Billions of TV and production dollars going into
major streaming
platforms might eventually ding big legacy media players. Do they have an alternative path, evolving with more streaming low-cost options? And what about cutting costs?
So if you are a
Disney+, HBO Max, Peacock, Paramount+, discovery+, AMC+ -- you need to walk this tightrope.
But also look out of the corner of your eye.
As we enter the upfront TV advertising season,
observe those new free, ad-supported video-on-demand platforms that do not always need scores of top original, fresh produced content.

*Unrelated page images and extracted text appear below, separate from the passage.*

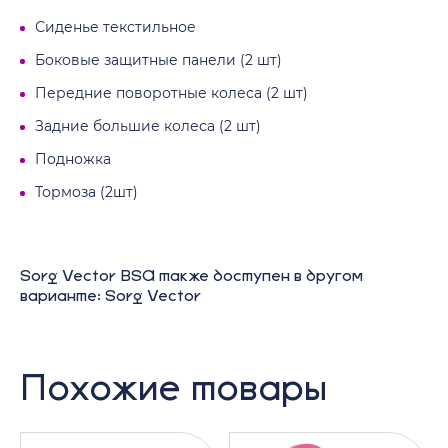
Сиденье текстильное
Боковые защитные панели (2 шт)
Передние поворотные колеса (2 шт)
Задние большие колеса (2 шт)
Подножка
Тормоза (2шт)
Sorg Vector BSA также доступен в другом
варианте: Sorg Vector
Похожие товары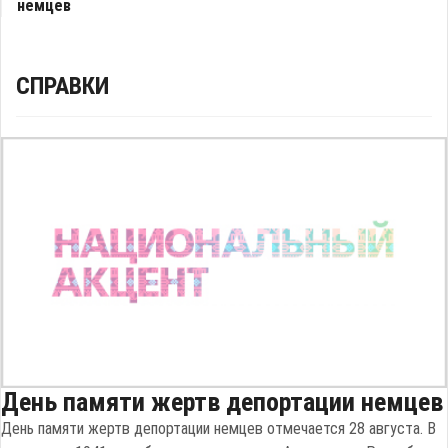
немцев
СПРАВКИ
День памяти жертв депортации немцев
День памяти жертв депортации немцев отмечается 28 августа. В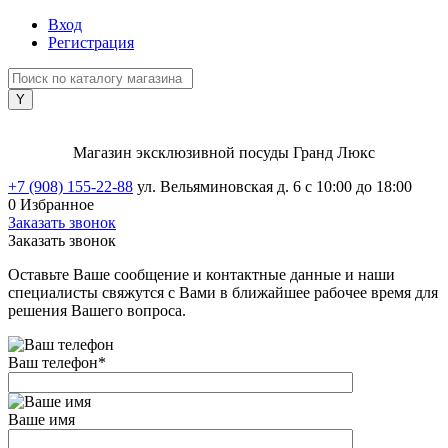
Вход
Регистрация
Магазин эксклюзивной посуды Гранд Люкс
+7 (908) 155-22-88
ул. Вельяминовская д. 6
с 10:00 до 18:00
0
Избранное
Заказать звонок
Заказать звонок
Оставьте Ваше сообщение и контактные данные и наши
специалисты свяжутся с Вами в ближайшее рабочее время для
решения Вашего вопроса.
Ваш телефон
*
Ваше имя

Consider Fox Corp., which won't be making huge capital
expenditures on entertainment-focused content, since it isn't playing in the premium streaming space that others are dancing around in -- where there is a need to spend at least $8 billion to $10
billion a year.
(Even then, what will that bring when Netflix is spending $17 billion?)
In a recent earnings phone call, Lachlan Murdoch, chief executive officer of Fox Corp., says the
company has the ability to kind of transform business to where it can tightly control its programming costs in a way that really has not been achievable before.
Murdoch cited the Bento
Box acquisition of a few years ago -- "so we can control more of our animation costs." And then buying TMZ, to produce "high-quality factual content and specials."
Fox also made another
production company purchase, MarVista Entertainment, which is focusing in part on boosting Fox's free, ad-supported platform, Tubi.
But the push for Tubi into "originals" seems extremely
modest. Fox is not thinking about billions of dollars in original programming content going to that free, ad-supported service.
Maybe it's enough -- as well as that for other more modest free,
ad-supported services: Paramount Global's Pluto TV, and Roku's The Roku Channel.
If you believe free, advertising-video on demand services -- also known as FAST, Free Advertising Supported
Television -- will continue to grow, wonder what happens when, in a few years' time, cost-saving consumers might be looking for advertising-free Netflix and Disney+ costing consumers $25 a month each,
with the forthcoming HBO Max/Discovery+ combination going for $32.
All of a sudden streaming is not cheap. But we are all too hooked by then.
When consumers' growing frustration again
hits this new “pay” TV business, many of those in business will be thankful they have a real low-cost, ad-free service around.
Free, that is, for consumers. The downside? They will
probably be paying $120 a month for some good 5G service by then.